The Austin Chronicle

https://www.austinchronicle.com/music/2008-02-22/594700/

Live Shots

Reviewed by Doug Freeman, February 22, 2008, Music

Floyd Moore Memorial

Antone's, Feb. 17

With his white Stratocaster sitting unmanned at the front of the stage, Floyd Moore was given a 3½-hour all-star tribute Sunday at Antone's. The Port Arthur native, who passed away last month, was a fixture of Austin's blues scene in the 1970s, and on Sunday, a handful of local acts paid homage to his legacy. Erin Jaimes unloaded first with a Joplin-esque wail matched by "Banzai" La Rocca's harp on "I Love You Baby" and the all-out jam of Larry Davis' "Funny Stuff." Eve Monsees joined to harmonize on the rolling rhythm of "Find My Love" before Jaimes bowed out with the soulful "A Woman Will Do Wrong." Monsees returned with her band, the Exiles, to lay down a set of thumpin' rockabilly blues on "Deed and Deed I Do" and the Homer Henderson-led "She's My Morning Cup of Coffee." Alan Haynes opened with an elegiac tone while ripping some of the night's best licks, no small feat given the next set's guitar assault with Gary Clark Jr. joining Jimmie Vaughan and Omar Kent Dykes.

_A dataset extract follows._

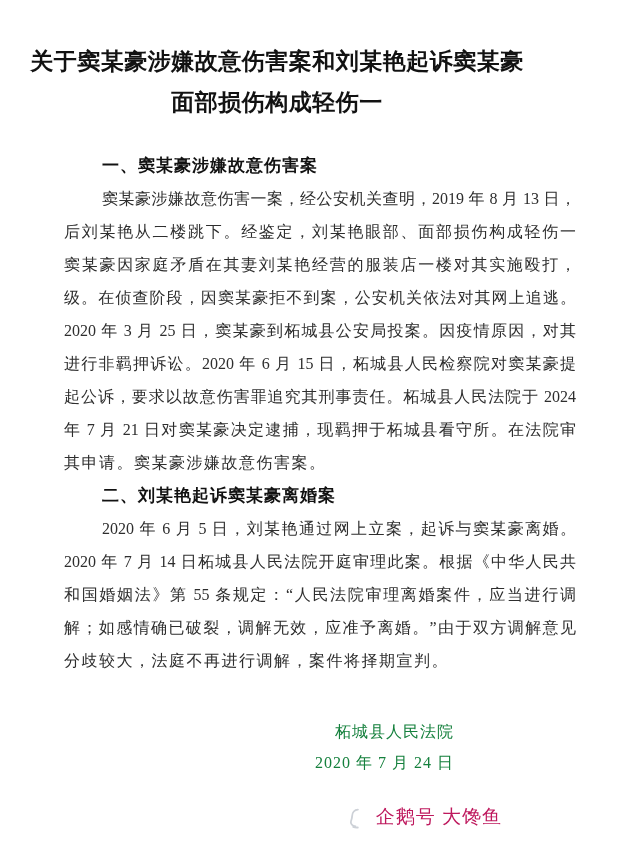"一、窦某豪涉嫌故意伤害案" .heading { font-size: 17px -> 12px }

Vaughan offered up "Kinky Women" and the Fabulous Thunderbirds' "Roll, Roll, Roll" before Dykes brought his doghouse growl to Howlin' Wolf's "How Many More Years" and Willie Dixon's "Little Red Rooster." Lou Ann Barton emerged rather bleary and aimless, it being her birthday, but her rafter-rattling vocals awed undiminished on ZZ Top's "Thunderbird." The night's lasting image, though, belonged to Moore: A short documentary excerpt showed the bluesman laughing, "I'll never grow old," as he waded into the ocean – fishing – against the rolling waves.